Carol and her late husband, Ran Ricks, Jr., helped the state of Oklahoma start pari-mutuel racing. “My husband Ran, in about 1981, said, `I think Oklahoma is going to have pari-mutuels,” Carol said. “We owned this land, 35 miles north of Oklahoma City, and he said he’d like to have a horse farm. I said, `Okay.’ We moved into our home here in 1983.’”

Remington Park, built by Edward DeBartolo Sr., opened on Sept. 1st, 1988. Such was Ricks Jr.’s involvement, that the track named its annual award for owners the Ran Ricks Jr. Memorial Award.
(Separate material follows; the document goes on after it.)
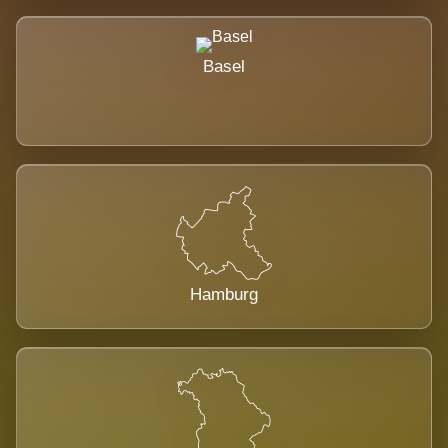
Basel
Hamburg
Initially, the Ricks invested in Oklahoma-breds. “We had to change our philosophy,” Carol said. “We started going to Kentucky.”

Steve Hobby became their trainer. “One day, my grandson and my trainer called and said they’d like me to buy a Woodman filly,” Carol said. “I said, `I couldn’t afford her.’”
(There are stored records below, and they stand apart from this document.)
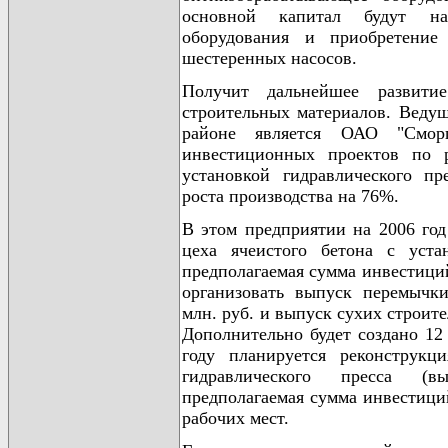
основной капитал будут на
оборудования и приобретение
шестеренных насосов.
Получит дальнейшее развит
строительных материалов. Ведущ
районе является ОАО "Сморг
инвестиционных проектов по 
установкой гидравлического пр
роста производства на 76%.
В этом предприятии на 2006 год
цеха ячеистого бетона с уста
предполагаемая сумма инвестиций
организовать выпуск перемычк
млн. руб. и выпуск сухих строит
Дополнительно будет создано 12
году планируется реконструкц
гидравлического пресса (в
предполагаемая сумма инвестиций
рабочих мест.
It turned out she could. That filly was Sue’s Good News. “She went on to win her first five starts,” Carol said. “She was really something. When she retired, she had so much talent that we bred her.”
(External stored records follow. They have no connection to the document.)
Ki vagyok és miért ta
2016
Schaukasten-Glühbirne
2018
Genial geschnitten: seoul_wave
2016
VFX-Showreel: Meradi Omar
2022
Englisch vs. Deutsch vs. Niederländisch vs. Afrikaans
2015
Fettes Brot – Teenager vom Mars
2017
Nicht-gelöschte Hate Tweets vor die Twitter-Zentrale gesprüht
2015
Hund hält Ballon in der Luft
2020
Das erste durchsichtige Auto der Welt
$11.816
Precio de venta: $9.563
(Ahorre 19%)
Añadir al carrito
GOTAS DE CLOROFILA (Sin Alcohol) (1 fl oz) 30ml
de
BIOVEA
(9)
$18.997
Tiz Miz Sue was one of her foals. Her success reminds Leonard of the time he spent with his grandfather. “I’m the oldest grandson,” he said. “I was blessed to have a relationship with my grandfather and grandmother. I went to work with him when I was 15. He made his living in oil and gas.”

The family farm is in Crescent, Okla. They took the first four letters and combined it with Leonard’s grandpa’s first name, Ran, to create CresRan LLC. Originally created to manage the family’s Thoroughbreds, it’s grown into a commercial breeding operation with investments in stallions, mares and bloodstock in Oklahoma and Kentucky.

The family keeps four to eight horses in training and three or four babies a year, selling one or two of them and keeping one or two, hoping to get another horse as talented as Tiz Miz Sue.